## Problem statement
Below this line is a set of entries; quote exactly the lines from the line that contains "800.00 | | |" to the line that contains "2004 Income | |", both lines included.

## Supplied material
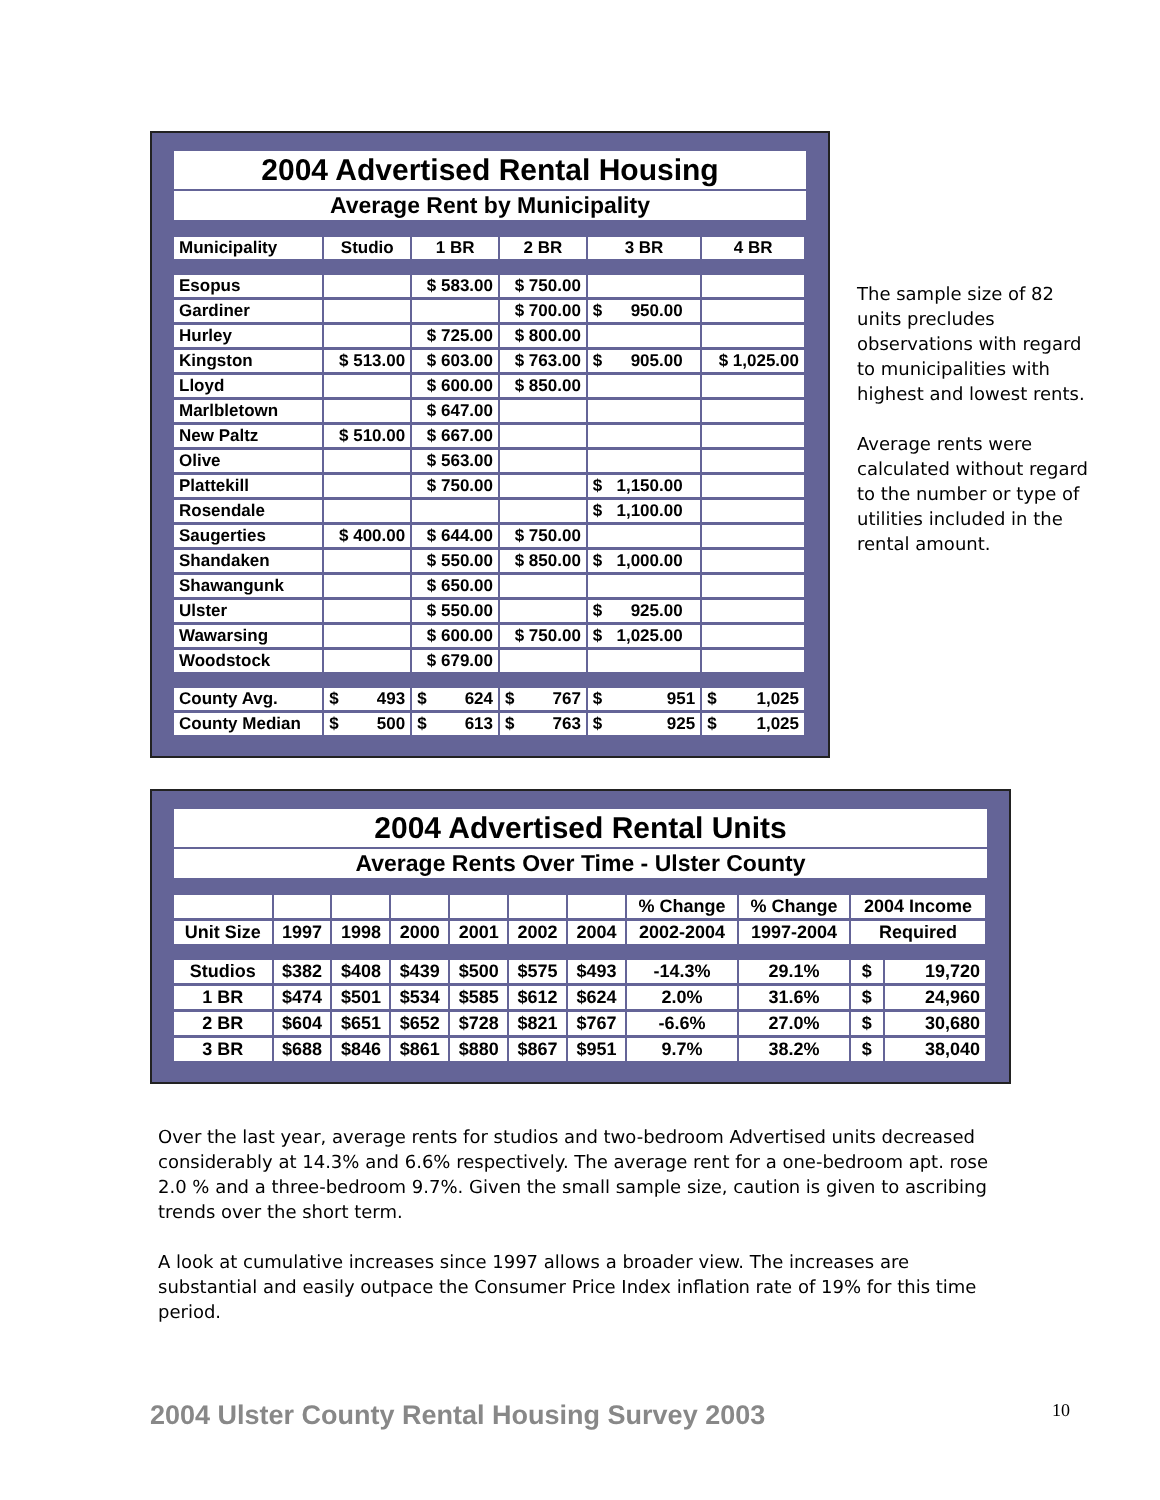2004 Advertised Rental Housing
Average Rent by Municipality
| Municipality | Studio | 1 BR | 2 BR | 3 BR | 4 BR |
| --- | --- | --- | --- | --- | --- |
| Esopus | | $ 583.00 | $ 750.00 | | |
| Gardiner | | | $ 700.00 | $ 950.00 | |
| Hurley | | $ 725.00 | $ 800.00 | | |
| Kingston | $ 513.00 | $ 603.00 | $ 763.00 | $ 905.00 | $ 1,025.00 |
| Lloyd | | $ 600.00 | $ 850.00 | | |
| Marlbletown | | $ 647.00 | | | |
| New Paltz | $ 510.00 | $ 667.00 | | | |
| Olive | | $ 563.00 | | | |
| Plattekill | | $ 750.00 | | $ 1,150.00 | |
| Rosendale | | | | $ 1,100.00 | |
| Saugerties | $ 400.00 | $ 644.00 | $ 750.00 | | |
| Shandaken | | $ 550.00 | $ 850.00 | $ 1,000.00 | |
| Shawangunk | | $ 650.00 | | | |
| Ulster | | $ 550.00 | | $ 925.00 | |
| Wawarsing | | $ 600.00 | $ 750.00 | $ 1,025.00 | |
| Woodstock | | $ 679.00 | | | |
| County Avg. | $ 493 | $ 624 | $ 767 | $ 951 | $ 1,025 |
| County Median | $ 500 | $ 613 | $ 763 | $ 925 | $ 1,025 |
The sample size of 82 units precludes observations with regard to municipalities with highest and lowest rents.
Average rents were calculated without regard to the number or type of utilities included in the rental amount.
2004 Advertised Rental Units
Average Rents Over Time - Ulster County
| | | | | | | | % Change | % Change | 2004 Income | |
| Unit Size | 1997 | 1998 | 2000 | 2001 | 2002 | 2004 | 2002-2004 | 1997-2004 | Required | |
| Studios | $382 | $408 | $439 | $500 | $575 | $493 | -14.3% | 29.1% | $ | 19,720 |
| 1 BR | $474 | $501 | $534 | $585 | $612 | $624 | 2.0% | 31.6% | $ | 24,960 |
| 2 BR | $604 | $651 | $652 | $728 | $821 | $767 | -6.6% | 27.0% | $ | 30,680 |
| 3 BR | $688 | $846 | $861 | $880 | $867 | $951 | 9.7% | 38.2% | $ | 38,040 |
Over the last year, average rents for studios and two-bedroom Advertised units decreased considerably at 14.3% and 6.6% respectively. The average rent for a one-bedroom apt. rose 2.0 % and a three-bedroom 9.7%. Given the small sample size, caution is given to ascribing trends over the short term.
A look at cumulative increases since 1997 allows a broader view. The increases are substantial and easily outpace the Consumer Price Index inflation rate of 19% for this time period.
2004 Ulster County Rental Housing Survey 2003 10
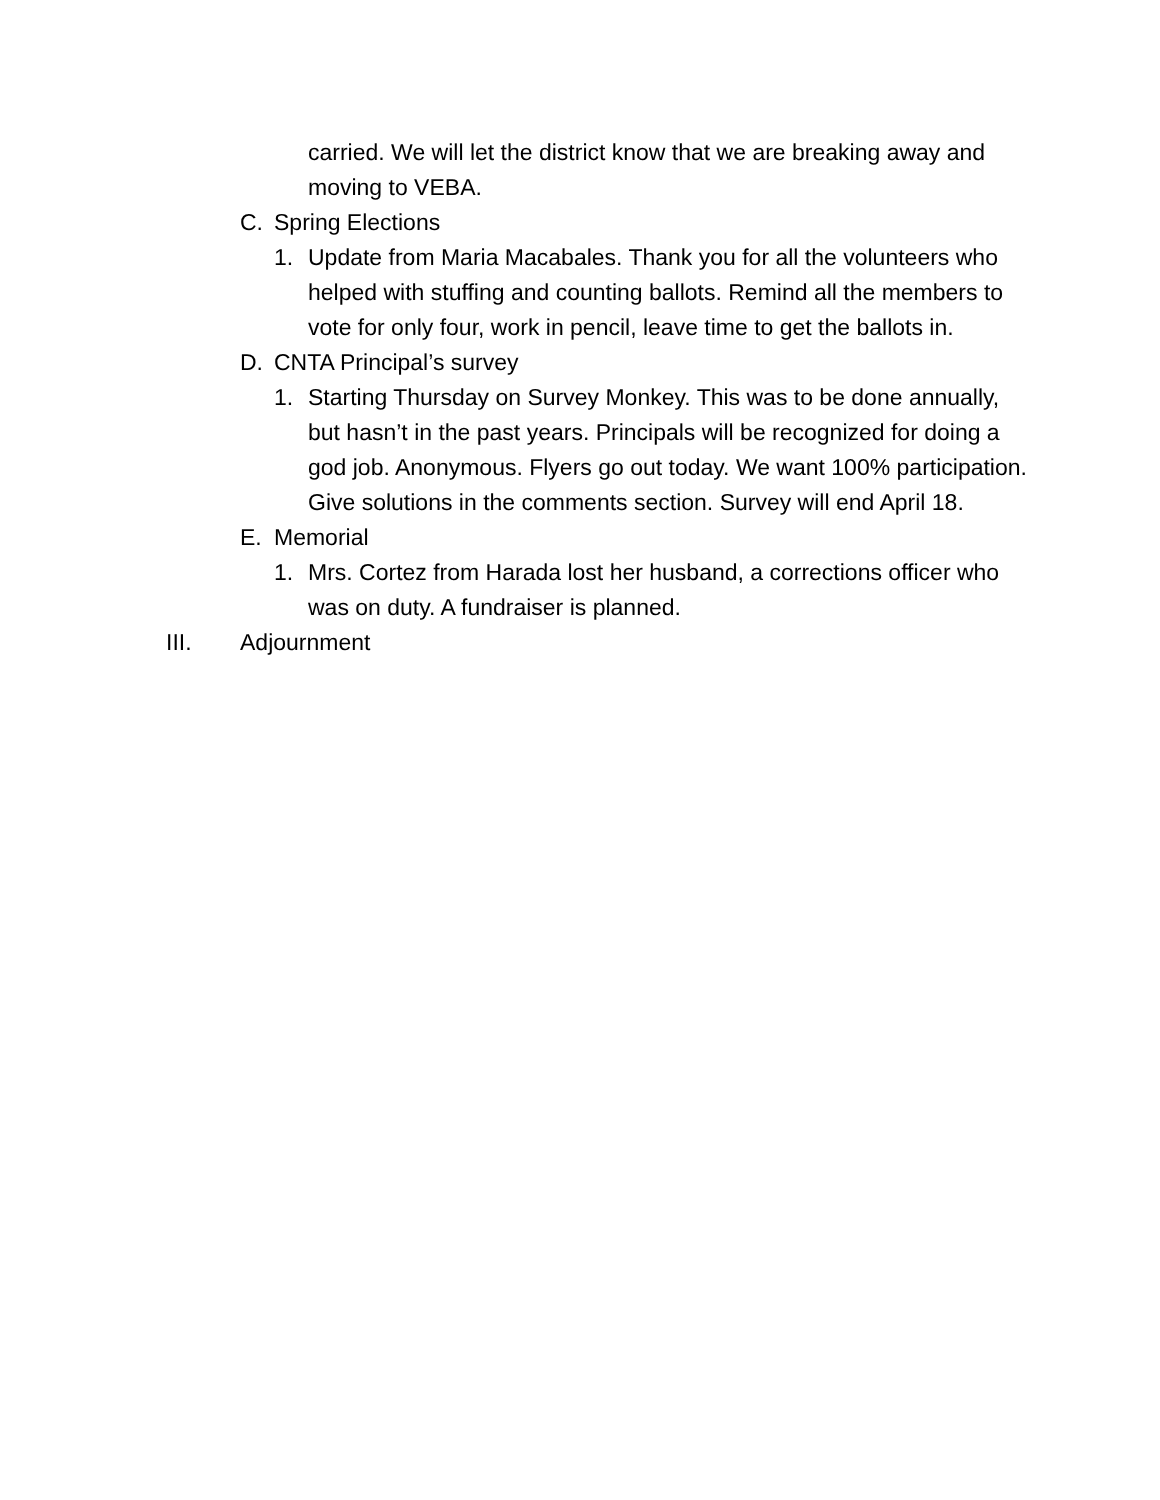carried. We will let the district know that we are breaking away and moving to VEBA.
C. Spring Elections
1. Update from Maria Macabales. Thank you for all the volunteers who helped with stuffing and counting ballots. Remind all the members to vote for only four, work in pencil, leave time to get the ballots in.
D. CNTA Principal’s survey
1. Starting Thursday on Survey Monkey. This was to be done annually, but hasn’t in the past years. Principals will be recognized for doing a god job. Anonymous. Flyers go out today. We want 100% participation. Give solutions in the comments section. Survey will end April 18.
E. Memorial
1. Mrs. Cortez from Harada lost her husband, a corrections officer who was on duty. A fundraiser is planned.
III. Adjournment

## Output
| Hurley | | $ 725.00 | $ 800.00 | | |
| Kingston | $ 513.00 | $ 603.00 | $ 763.00 | $ 905.00 | $ 1,025.00 |
| Lloyd | | $ 600.00 | $ 850.00 | | |
| Marlbletown | | $ 647.00 | | | |
| New Paltz | $ 510.00 | $ 667.00 | | | |
| Olive | | $ 563.00 | | | |
| Plattekill | | $ 750.00 | | $ 1,150.00 | |
| Rosendale | | | | $ 1,100.00 | |
| Saugerties | $ 400.00 | $ 644.00 | $ 750.00 | | |
| Shandaken | | $ 550.00 | $ 850.00 | $ 1,000.00 | |
| Shawangunk | | $ 650.00 | | | |
| Ulster | | $ 550.00 | | $ 925.00 | |
| Wawarsing | | $ 600.00 | $ 750.00 | $ 1,025.00 | |
| Woodstock | | $ 679.00 | | | |
| County Avg. | $ 493 | $ 624 | $ 767 | $ 951 | $ 1,025 |
| County Median | $ 500 | $ 613 | $ 763 | $ 925 | $ 1,025 |
The sample size of 82 units precludes observations with regard to municipalities with highest and lowest rents.
Average rents were calculated without regard to the number or type of utilities included in the rental amount.
2004 Advertised Rental Units
Average Rents Over Time - Ulster County
| | | | | | | | % Change | % Change | 2004 Income | |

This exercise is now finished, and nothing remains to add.